Man, I thought this was going to be my easy fix to both heavily condensed headlights... Mine look like freshly emptied goldfish bowls... I'm just gonna heat gun the seals, pull them apart, clean the interior up, maybe even do the HL Mod, then reseal it all... Going to get some eBay CCFL replacement headlights first though... In the meantime, I'll try the hot air method and see how that pans out...
Any luck on getting rid of the condensation? I would think that if you removed both light bulbs and ran the hair dryer into one of the holes it would remove a lot of the condensation. Mine has condensation after the headlight mod. None before that.
My drivers side had some condensation in it, I removed a bulb and stuck my air compressor hose with no tip, just gentle air flow into the light for about fifteen minutes, it dried it up nicely. I did silicone around the lens after wards and haven't had a problem since.
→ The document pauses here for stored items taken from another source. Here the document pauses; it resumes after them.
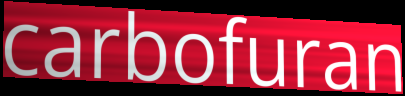
carbofuran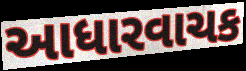
આધારવાચક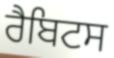
ਰੈਬਿਟਸ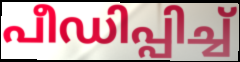
പീഡിപ്പിച്ച്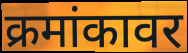
क्रमांकावरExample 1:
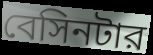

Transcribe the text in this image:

বেসিনটার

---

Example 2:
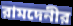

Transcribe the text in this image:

রামদেনীর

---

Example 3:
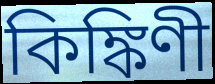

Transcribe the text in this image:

কিঙ্কিণী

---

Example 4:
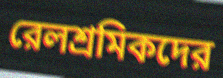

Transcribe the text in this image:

রেলশ্রমিকদের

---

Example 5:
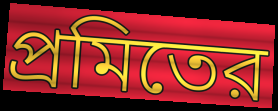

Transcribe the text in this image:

প্রমিতের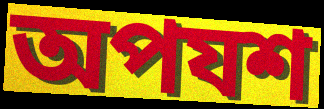
অপযশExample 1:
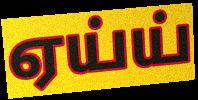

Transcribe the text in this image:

ஏய்ய்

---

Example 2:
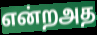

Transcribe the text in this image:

என்றஅத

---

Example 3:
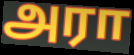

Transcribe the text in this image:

அரா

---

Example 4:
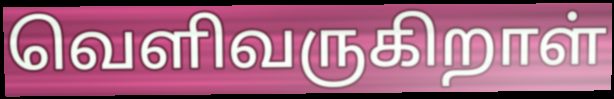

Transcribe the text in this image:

வெளிவருகிறாள்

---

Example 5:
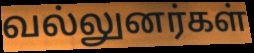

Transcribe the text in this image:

வல்லுனர்கள்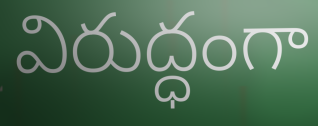
విరుద్ధంగాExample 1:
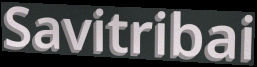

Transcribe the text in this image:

Savitribai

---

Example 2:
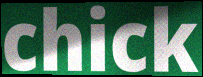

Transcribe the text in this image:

chick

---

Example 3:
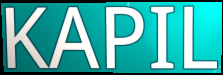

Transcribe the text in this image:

KAPIL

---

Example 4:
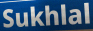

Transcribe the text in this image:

Sukhlal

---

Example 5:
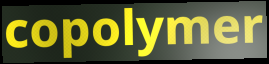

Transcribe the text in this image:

copolymer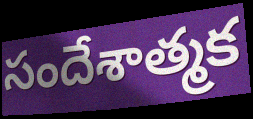
సందేశాత్మకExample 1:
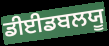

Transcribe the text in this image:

SB-10032306-5202 Nissan Service Bulletin
Date: March 27, 2017
This bulletin has been amended. The APPLIED VEHICLES section has been revised, and a brief description of headlamp assembly bulb types has been added. No other changes have been made. Please discard previous versions of this bulletin.
APPLIED VEHICLES: 2011-2017 Nissan – All models
Occasionally customers may notice water vapor or fog in the headlamps.
The following information, illustrations, and flow chart are provided to help you in determining if an incident for water/condensation in the headlamps is normal or not.
Nissan’s New Vehicle Limited Warranty does not cover physically damaged (cracked or broken) headlamps.
All current headlamp assemblies are vented to the atmosphere (not sealed).
This is necessary to allow for expansion and contraction of air from temperature "variations" (warmer or colder) without damage to the headlamp.
Moisture in the air sometimes "travels" into and out of the headlamp assembly through these vents.
Certain environmental conditions may cause moisture to condense.
The fogging/cloudiness should disappear over time when the headlamp is in a dry environment.